* **Exercise**:
All entries must be transcribed exactly, down to the last character.

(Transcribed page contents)
★ ★ ★ ★ ★

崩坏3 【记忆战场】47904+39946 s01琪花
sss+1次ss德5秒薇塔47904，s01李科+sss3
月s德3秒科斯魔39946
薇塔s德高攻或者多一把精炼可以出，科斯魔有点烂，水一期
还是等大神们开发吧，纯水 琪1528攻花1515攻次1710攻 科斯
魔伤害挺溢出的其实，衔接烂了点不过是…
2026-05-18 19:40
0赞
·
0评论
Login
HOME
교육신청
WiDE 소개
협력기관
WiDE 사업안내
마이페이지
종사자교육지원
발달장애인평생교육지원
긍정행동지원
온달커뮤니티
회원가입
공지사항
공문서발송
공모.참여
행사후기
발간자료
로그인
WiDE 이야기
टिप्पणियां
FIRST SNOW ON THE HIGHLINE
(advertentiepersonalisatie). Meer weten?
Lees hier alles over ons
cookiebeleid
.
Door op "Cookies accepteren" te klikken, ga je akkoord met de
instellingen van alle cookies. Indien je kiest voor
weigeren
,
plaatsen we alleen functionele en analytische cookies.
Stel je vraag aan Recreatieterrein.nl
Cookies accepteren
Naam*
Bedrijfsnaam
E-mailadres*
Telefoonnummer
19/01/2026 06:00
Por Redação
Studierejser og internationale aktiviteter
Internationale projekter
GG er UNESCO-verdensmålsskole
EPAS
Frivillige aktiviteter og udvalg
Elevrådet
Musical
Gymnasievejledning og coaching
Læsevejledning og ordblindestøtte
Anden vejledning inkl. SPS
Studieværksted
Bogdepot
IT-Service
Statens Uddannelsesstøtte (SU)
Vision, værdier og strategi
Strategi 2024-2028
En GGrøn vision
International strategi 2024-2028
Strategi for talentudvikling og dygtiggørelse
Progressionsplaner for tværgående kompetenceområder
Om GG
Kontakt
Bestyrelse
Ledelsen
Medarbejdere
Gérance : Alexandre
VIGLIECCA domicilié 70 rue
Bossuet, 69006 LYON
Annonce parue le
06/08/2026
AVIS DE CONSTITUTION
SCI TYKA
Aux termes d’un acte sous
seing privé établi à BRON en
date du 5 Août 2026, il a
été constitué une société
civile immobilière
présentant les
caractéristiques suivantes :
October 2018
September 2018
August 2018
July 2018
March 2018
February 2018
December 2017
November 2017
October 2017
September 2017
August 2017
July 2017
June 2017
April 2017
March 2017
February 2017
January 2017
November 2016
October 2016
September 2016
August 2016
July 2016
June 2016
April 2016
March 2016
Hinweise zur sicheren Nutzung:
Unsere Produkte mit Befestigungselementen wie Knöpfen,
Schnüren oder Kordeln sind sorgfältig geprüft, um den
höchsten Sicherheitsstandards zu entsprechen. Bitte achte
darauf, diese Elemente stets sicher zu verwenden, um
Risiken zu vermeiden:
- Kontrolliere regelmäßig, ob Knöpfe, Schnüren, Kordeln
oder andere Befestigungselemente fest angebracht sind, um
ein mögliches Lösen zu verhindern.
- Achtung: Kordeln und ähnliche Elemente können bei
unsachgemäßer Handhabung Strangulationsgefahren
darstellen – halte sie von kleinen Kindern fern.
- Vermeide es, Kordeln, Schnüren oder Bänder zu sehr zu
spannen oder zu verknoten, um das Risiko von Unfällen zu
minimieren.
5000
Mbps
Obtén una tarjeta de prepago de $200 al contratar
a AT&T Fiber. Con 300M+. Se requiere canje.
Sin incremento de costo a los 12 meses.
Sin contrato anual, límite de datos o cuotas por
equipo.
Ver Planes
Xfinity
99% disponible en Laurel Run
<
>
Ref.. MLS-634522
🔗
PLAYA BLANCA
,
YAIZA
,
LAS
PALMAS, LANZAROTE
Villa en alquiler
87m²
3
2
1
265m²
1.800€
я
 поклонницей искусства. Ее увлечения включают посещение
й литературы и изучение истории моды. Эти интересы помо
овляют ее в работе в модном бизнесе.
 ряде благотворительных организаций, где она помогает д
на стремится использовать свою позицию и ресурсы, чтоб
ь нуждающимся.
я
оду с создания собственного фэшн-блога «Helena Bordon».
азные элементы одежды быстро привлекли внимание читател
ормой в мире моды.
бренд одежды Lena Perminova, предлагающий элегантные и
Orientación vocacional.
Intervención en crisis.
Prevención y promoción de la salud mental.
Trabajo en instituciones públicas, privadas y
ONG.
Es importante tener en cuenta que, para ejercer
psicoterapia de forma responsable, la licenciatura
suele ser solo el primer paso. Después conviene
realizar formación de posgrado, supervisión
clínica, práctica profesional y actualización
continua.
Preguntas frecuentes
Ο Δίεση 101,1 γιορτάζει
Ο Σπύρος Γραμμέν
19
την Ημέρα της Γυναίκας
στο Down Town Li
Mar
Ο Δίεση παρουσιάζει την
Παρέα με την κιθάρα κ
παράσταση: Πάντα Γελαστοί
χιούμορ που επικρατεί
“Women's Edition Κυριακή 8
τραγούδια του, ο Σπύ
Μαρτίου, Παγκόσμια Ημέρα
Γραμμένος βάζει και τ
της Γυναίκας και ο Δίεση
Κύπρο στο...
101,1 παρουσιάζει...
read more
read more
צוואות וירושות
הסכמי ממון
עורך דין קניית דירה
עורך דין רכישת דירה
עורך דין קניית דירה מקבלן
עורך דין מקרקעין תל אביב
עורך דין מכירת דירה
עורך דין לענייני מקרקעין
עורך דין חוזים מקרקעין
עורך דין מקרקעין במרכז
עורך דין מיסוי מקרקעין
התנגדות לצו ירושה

★ ★ ★ ★ ★

* **The answer**:
崩坏3 【记忆战场】47904+39946 s01琪花
sss+1次ss德5秒薇塔47904，s01李科+sss3
月s德3秒科斯魔39946
薇塔s德高攻或者多一把精炼可以出，科斯魔有点烂，水一期
还是等大神们开发吧，纯水 琪1528攻花1515攻次1710攻 科斯
魔伤害挺溢出的其实，衔接烂了点不过是…
2026-05-18 19:40
0赞
·
0评论
Login
HOME
교육신청
WiDE 소개
협력기관
WiDE 사업안내
마이페이지
종사자교육지원
발달장애인평생교육지원
긍정행동지원
온달커뮤니티
회원가입
공지사항
공문서발송
공모.참여
행사후기
발간자료
로그인
WiDE 이야기
टिप्पणियां
FIRST SNOW ON THE HIGHLINE
(advertentiepersonalisatie). Meer weten?
Lees hier alles over ons
cookiebeleid
.
Door op "Cookies accepteren" te klikken, ga je akkoord met de
instellingen van alle cookies. Indien je kiest voor
weigeren
,
plaatsen we alleen functionele en analytische cookies.
Stel je vraag aan Recreatieterrein.nl
Cookies accepteren
Naam*
Bedrijfsnaam
E-mailadres*
Telefoonnummer
19/01/2026 06:00
Por Redação
Studierejser og internationale aktiviteter
Internationale projekter
GG er UNESCO-verdensmålsskole
EPAS
Frivillige aktiviteter og udvalg
Elevrådet
Musical
Gymnasievejledning og coaching
Læsevejledning og ordblindestøtte
Anden vejledning inkl. SPS
Studieværksted
Bogdepot
IT-Service
Statens Uddannelsesstøtte (SU)
Vision, værdier og strategi
Strategi 2024-2028
En GGrøn vision
International strategi 2024-2028
Strategi for talentudvikling og dygtiggørelse
Progressionsplaner for tværgående kompetenceområder
Om GG
Kontakt
Bestyrelse
Ledelsen
Medarbejdere
Gérance : Alexandre
VIGLIECCA domicilié 70 rue
Bossuet, 69006 LYON
Annonce parue le
06/08/2026
AVIS DE CONSTITUTION
SCI TYKA
Aux termes d’un acte sous
seing privé établi à BRON en
date du 5 Août 2026, il a
été constitué une société
civile immobilière
présentant les
caractéristiques suivantes :
October 2018
September 2018
August 2018
July 2018
March 2018
February 2018
December 2017
November 2017
October 2017
September 2017
August 2017
July 2017
June 2017
April 2017
March 2017
February 2017
January 2017
November 2016
October 2016
September 2016
August 2016
July 2016
June 2016
April 2016
March 2016
Hinweise zur sicheren Nutzung:
Unsere Produkte mit Befestigungselementen wie Knöpfen,
Schnüren oder Kordeln sind sorgfältig geprüft, um den
höchsten Sicherheitsstandards zu entsprechen. Bitte achte
darauf, diese Elemente stets sicher zu verwenden, um
Risiken zu vermeiden:
- Kontrolliere regelmäßig, ob Knöpfe, Schnüren, Kordeln
oder andere Befestigungselemente fest angebracht sind, um
ein mögliches Lösen zu verhindern.
- Achtung: Kordeln und ähnliche Elemente können bei
unsachgemäßer Handhabung Strangulationsgefahren
darstellen – halte sie von kleinen Kindern fern.
- Vermeide es, Kordeln, Schnüren oder Bänder zu sehr zu
spannen oder zu verknoten, um das Risiko von Unfällen zu
minimieren.
5000
Mbps
Obtén una tarjeta de prepago de $200 al contratar
a AT&T Fiber. Con 300M+. Se requiere canje.
Sin incremento de costo a los 12 meses.
Sin contrato anual, límite de datos o cuotas por
equipo.
Ver Planes
Xfinity
99% disponible en Laurel Run
<
>
Ref.. MLS-634522
🔗
PLAYA BLANCA
,
YAIZA
,
LAS
PALMAS, LANZAROTE
Villa en alquiler
87m²
3
2
1
265m²
1.800€
я
 поклонницей искусства. Ее увлечения включают посещение
й литературы и изучение истории моды. Эти интересы помо
овляют ее в работе в модном бизнесе.
 ряде благотворительных организаций, где она помогает д
на стремится использовать свою позицию и ресурсы, чтоб
ь нуждающимся.
я
оду с создания собственного фэшн-блога «Helena Bordon».
азные элементы одежды быстро привлекли внимание читател
ормой в мире моды.
бренд одежды Lena Perminova, предлагающий элегантные и
Orientación vocacional.
Intervención en crisis.
Prevención y promoción de la salud mental.
Trabajo en instituciones públicas, privadas y
ONG.
Es importante tener en cuenta que, para ejercer
psicoterapia de forma responsable, la licenciatura
suele ser solo el primer paso. Después conviene
realizar formación de posgrado, supervisión
clínica, práctica profesional y actualización
continua.
Preguntas frecuentes
Ο Δίεση 101,1 γιορτάζει
Ο Σπύρος Γραμμέν
19
την Ημέρα της Γυναίκας
στο Down Town Li
Mar
Ο Δίεση παρουσιάζει την
Παρέα με την κιθάρα κ
παράσταση: Πάντα Γελαστοί
χιούμορ που επικρατεί
“Women's Edition Κυριακή 8
τραγούδια του, ο Σπύ
Μαρτίου, Παγκόσμια Ημέρα
Γραμμένος βάζει και τ
της Γυναίκας και ο Δίεση
Κύπρο στο...
101,1 παρουσιάζει...
read more
read more
צוואות וירושות
הסכמי ממון
עורך דין קניית דירה
עורך דין רכישת דירה
עורך דין קניית דירה מקבלן
עורך דין מקרקעין תל אביב
עורך דין מכירת דירה
עורך דין לענייני מקרקעין
עורך דין חוזים מקרקעין
עורך דין מקרקעין במרכז
עורך דין מיסוי מקרקעין
התנגדות לצו ירושה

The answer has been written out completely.